**What you are asked to do**
From the data below, return the exact lines starting at the line containing "pinky pip: (179, 239)" and ending at the line containing "pinky mcp: (201, 268)", both included, and nothing else.

:::

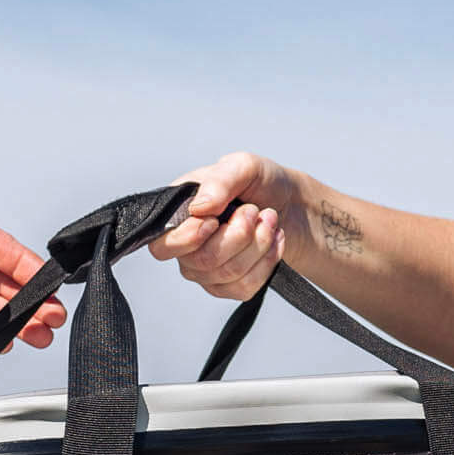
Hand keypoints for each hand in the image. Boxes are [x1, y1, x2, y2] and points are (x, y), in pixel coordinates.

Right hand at [148, 150, 302, 300]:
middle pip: (203, 261)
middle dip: (239, 235)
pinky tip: (273, 241)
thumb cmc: (261, 183)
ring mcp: (206, 271)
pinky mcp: (229, 286)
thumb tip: (199, 208)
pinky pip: (244, 287)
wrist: (290, 203)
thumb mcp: (242, 167)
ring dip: (259, 244)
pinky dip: (267, 261)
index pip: (163, 246)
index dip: (190, 237)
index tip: (216, 218)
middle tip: (254, 211)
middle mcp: (186, 248)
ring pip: (228, 274)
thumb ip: (220, 181)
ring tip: (269, 220)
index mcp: (177, 216)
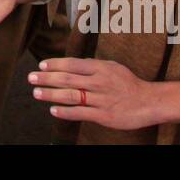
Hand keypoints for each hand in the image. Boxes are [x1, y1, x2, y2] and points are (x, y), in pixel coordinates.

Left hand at [29, 57, 156, 130]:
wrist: (148, 102)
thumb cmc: (128, 83)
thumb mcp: (112, 67)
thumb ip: (93, 66)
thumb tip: (72, 64)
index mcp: (101, 68)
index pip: (72, 64)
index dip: (55, 65)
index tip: (41, 66)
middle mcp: (99, 82)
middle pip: (68, 79)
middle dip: (47, 78)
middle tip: (31, 78)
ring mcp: (101, 99)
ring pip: (71, 96)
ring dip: (51, 94)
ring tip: (37, 93)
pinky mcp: (103, 115)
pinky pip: (80, 113)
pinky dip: (65, 112)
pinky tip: (53, 110)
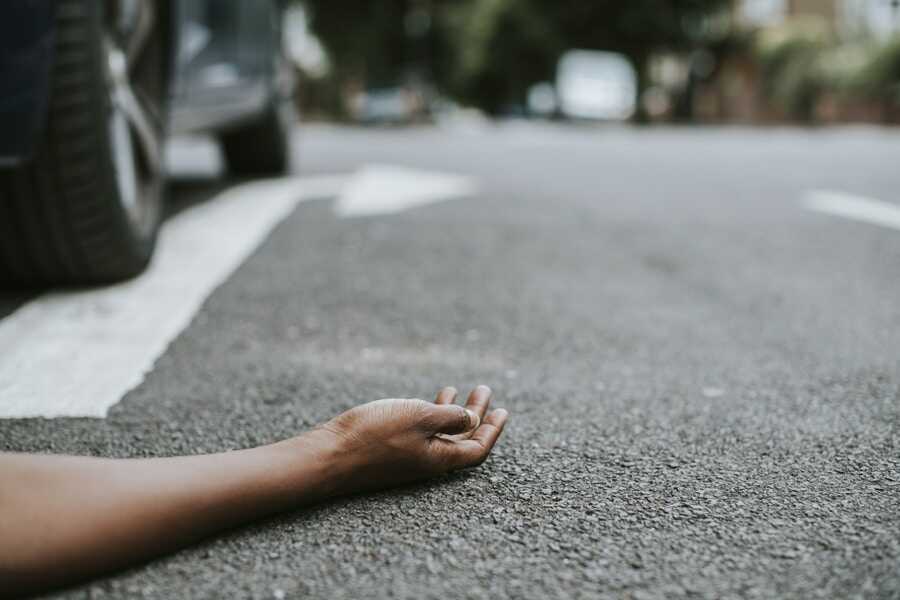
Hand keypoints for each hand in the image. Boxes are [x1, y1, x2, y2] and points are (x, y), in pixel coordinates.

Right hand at [316, 386, 508, 493]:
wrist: (329, 455)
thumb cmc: (374, 434)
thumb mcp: (420, 417)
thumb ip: (450, 417)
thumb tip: (472, 420)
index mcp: (440, 458)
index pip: (478, 448)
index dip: (493, 430)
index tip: (502, 411)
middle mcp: (427, 461)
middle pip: (462, 438)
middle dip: (476, 414)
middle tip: (484, 392)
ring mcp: (408, 456)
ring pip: (440, 433)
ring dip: (453, 411)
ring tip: (459, 391)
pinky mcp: (390, 449)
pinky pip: (421, 431)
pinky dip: (430, 413)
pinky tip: (427, 399)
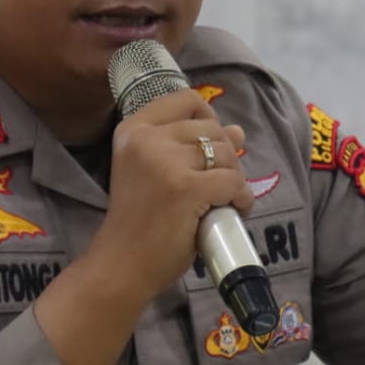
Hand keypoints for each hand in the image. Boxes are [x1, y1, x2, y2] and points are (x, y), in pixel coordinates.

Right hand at [87, 88, 252, 301]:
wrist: (122, 265)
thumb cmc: (140, 221)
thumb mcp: (158, 172)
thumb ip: (192, 146)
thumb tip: (237, 129)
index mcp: (133, 129)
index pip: (186, 100)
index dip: (208, 120)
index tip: (208, 148)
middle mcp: (146, 139)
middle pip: (212, 129)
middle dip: (225, 156)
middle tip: (218, 185)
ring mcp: (166, 162)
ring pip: (227, 153)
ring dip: (235, 178)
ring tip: (223, 199)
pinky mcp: (187, 188)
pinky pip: (233, 181)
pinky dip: (242, 197)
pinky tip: (235, 210)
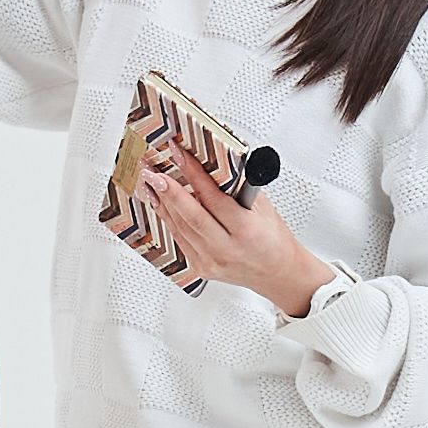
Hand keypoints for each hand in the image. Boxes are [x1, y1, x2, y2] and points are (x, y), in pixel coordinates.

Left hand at [128, 147, 328, 318]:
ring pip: (180, 227)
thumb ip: (238, 187)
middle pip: (191, 216)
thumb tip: (214, 162)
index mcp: (246, 231)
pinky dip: (168, 219)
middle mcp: (227, 249)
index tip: (179, 154)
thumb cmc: (273, 239)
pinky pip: (179, 239)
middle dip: (168, 190)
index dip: (193, 174)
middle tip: (152, 170)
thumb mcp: (263, 208)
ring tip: (150, 181)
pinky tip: (160, 203)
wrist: (276, 273)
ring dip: (162, 202)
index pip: (213, 198)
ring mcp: (211, 262)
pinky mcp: (201, 268)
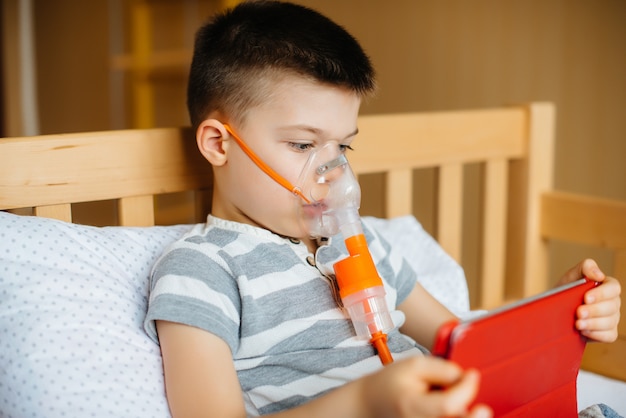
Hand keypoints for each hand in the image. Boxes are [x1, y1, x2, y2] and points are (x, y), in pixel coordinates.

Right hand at [361, 356, 491, 417]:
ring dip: (466, 417)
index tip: (472, 375)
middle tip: (482, 408)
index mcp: (412, 406)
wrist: (371, 403)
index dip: (466, 388)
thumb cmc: (391, 384)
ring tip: (469, 411)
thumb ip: (442, 369)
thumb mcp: (414, 365)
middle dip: (474, 417)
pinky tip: (461, 414)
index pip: (448, 404)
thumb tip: (466, 378)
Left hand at [558, 259, 620, 342]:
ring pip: (610, 322)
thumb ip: (586, 267)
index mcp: (607, 287)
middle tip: (578, 312)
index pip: (614, 288)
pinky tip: (584, 331)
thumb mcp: (572, 275)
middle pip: (612, 307)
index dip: (601, 293)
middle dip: (594, 310)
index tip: (586, 297)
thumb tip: (599, 275)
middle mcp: (613, 303)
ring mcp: (612, 318)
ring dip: (593, 323)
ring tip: (578, 324)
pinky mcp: (607, 332)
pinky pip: (609, 335)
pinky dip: (596, 334)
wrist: (556, 309)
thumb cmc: (567, 290)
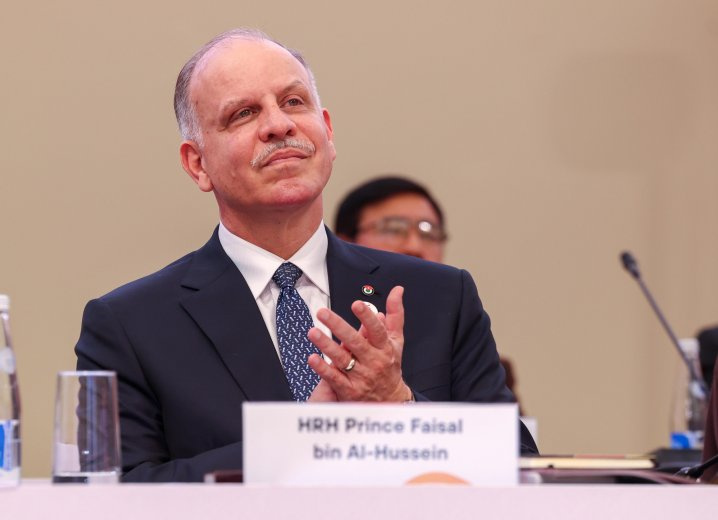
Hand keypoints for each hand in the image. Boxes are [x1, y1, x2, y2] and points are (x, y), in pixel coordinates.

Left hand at [306, 286, 411, 401]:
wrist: (390, 400)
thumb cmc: (390, 365)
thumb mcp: (396, 340)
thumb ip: (395, 315)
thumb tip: (396, 291)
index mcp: (384, 347)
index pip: (377, 331)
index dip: (367, 318)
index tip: (357, 304)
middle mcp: (373, 361)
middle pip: (355, 342)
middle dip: (338, 326)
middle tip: (323, 313)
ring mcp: (360, 376)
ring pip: (342, 359)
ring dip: (327, 345)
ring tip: (313, 332)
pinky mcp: (349, 389)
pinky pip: (334, 378)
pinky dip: (323, 368)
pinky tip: (312, 358)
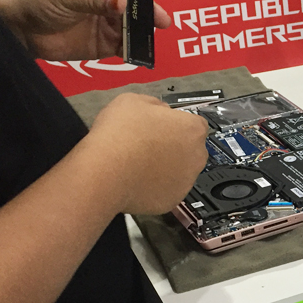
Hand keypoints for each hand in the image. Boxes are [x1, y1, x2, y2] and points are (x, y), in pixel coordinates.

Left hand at [0, 0, 194, 61]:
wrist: (23, 31)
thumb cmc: (43, 0)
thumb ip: (98, 0)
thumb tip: (124, 4)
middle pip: (143, 3)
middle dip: (154, 12)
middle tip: (161, 22)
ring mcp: (110, 22)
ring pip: (137, 27)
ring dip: (144, 33)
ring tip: (146, 40)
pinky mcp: (106, 44)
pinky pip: (127, 47)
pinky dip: (135, 51)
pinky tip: (138, 54)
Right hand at [86, 94, 208, 214]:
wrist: (105, 172)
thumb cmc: (119, 135)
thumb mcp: (133, 101)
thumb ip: (155, 105)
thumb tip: (160, 111)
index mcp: (192, 129)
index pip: (193, 124)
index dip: (174, 124)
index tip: (159, 127)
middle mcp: (197, 156)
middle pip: (189, 149)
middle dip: (173, 147)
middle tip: (147, 145)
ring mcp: (187, 181)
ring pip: (179, 171)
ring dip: (166, 167)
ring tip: (139, 163)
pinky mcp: (173, 201)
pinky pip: (166, 190)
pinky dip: (155, 186)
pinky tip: (137, 179)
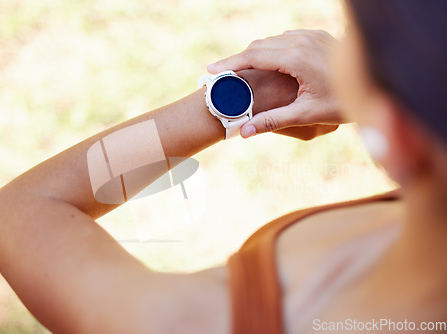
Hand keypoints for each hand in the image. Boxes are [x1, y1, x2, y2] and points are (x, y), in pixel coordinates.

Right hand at [208, 30, 342, 138]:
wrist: (375, 83)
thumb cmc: (342, 102)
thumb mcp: (307, 115)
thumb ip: (273, 121)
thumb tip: (244, 132)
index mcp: (296, 58)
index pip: (253, 57)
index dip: (229, 65)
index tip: (210, 71)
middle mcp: (301, 41)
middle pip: (258, 47)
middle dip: (237, 60)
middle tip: (219, 74)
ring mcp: (310, 35)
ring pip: (271, 41)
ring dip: (253, 54)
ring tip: (238, 71)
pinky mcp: (316, 35)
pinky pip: (285, 39)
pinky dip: (270, 50)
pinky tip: (266, 63)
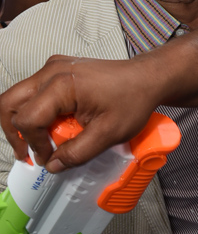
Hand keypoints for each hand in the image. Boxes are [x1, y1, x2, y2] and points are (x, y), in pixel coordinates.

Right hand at [0, 54, 159, 171]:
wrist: (147, 78)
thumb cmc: (133, 99)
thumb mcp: (107, 134)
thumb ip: (77, 153)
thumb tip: (53, 165)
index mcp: (61, 85)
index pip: (27, 119)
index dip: (34, 144)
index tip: (49, 158)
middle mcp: (51, 71)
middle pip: (10, 103)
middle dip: (14, 133)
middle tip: (27, 154)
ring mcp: (53, 68)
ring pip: (18, 96)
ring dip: (22, 122)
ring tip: (37, 144)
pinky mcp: (58, 70)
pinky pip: (34, 91)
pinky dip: (35, 111)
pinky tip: (51, 128)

:::

**Final answer**
pinky pip: (179, 239)
middle dip: (168, 190)
index dip: (193, 174)
middle tip: (152, 170)
thumb mcp: (263, 208)
ring tip: (150, 181)
pinky tip: (160, 203)
wrist: (276, 273)
ring dip: (162, 202)
index pip: (213, 198)
ring mcp: (211, 262)
pinky mcp: (201, 268)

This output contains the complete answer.